Just got back from Enchanted, which I fairly well enjoyed despite the watch-from-the-hall factor. I think it was the little cynical touches like Giselle's song attracting all the urban vermin to help her clean, and the pigeon eating the roach next to it after the song was done.

I am in awe of the animators for conveying the essence of Timothy Spall into his animated analog so that I was disgusted by him at first sight without any foreknowledge that he was in the movie. It was exactly the same visceral reaction I have to the man in all his live action roles—apparently I object to his very existence on some fundamental level.


Fay - Dec 29, 2007 2:44:22 pm PST #3074 of 10000
"Fuck Western ideologically-motivated gender identification!" Sulu gasped, and came.

Yes, Matt - that sequence was definitely one of the brighter spots in the film. Well, in a made me flinch and squirm because of my own squicks kind of way - but I enjoyed it.


tommyrot - Dec 29, 2007 3:43:09 pm PST #3075 of 10000
Sir, it's not an offence to let your cat eat your bacon. Okay? And we don't arrest cats, I'm very sorry.

Damn. I think The Conversation is a film that you really need to see more than once to fully appreciate it. I liked it a lot when I saw it for the first time years ago, but on watching it again - there's so many little details I missed the first time (what with the not knowing how it ended).


erin_obscure - Dec 29, 2007 6:19:24 pm PST #3076 of 10000
Occasionally I’m callous and strange

I LOVED LOVED LOVED Sweeney Todd. In spite of being a Sondheim fan and being very offput by some of the choices, overall the movie was so wonderful that all the niggling problems remain little and niggling for me. I did repeatedly ask why Claire Danes had been cast as Anthony (the actor looked A LOT like Danes) but loved that Tobias was actually a child (usually played by young adults on stage) and the "By the Sea" dream sequence made me cackle hysterically. A brilliant bit of cinema, impossible to do on stage. I laughed a lot during the movie, and many of the sequences were breathtaking.

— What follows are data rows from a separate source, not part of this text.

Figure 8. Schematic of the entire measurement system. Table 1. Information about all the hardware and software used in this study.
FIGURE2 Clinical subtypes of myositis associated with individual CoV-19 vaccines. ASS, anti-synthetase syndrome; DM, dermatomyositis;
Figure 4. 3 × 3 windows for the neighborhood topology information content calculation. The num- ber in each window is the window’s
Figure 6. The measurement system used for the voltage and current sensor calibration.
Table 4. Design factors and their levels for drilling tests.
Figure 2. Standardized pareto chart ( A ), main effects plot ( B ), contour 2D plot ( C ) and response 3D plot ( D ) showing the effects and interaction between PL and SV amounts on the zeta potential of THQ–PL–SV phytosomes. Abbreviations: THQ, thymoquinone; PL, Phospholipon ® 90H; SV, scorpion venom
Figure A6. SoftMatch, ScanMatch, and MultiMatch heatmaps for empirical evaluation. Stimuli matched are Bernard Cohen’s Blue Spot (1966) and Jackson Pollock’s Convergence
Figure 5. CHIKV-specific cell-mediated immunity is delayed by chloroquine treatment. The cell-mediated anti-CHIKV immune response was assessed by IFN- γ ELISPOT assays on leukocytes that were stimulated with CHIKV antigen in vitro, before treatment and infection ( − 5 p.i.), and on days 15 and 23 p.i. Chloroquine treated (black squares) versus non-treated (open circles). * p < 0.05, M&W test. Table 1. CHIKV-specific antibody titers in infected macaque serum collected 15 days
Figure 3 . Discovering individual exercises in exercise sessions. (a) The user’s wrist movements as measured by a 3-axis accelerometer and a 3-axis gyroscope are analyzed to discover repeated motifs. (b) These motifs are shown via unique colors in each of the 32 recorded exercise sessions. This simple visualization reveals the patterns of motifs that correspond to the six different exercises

Unlike The Golden Compass, which i found disappointing for many reasons. Still hope the next one gets made, but i sat in the theatre for nearly a half hour after the credits finished, waiting for the rest of the movie which never came.


Juliebird - Dec 29, 2007 6:46:14 pm PST #3077 of 10000
I am the fly who dreams of the spider

I withheld reading the books so that I would enjoy them more, but watching TGC. I felt that there was something missing at the end, despite what the score was telling me. I couldn't tell if it was my Daniel Craig lust that was demanding more Lord Asriel screentime, or an actual need for some sort of resolution to the Lord Asriel storyline, but the movie didn't seem ready to end yet.

Finished all three books, which were freaking amazing, and I want to smack every person that comes to me and declares to me that the books and therefore movie is anti-Christian. Smack'm, and smack'm hard. Please, watch the move and read the book(s) before you buy into the propaganda, please? Please form an opinion of your own.

How can the Church have a problem with a story involving persons creating a false god-hood and invading the freewill of mankind? It's not against God, or Christianity, but against those that would corrupt the idea of "God" and use that to invade to personal freedoms of every man, woman, and child of every world and dimension. How The Church doesn't see this strikes me as disgusting ignorance and paranoia.

It'll be interesting to see how the sequel(s) deal with the "Church's" involvement. Hopefully they don't chicken out.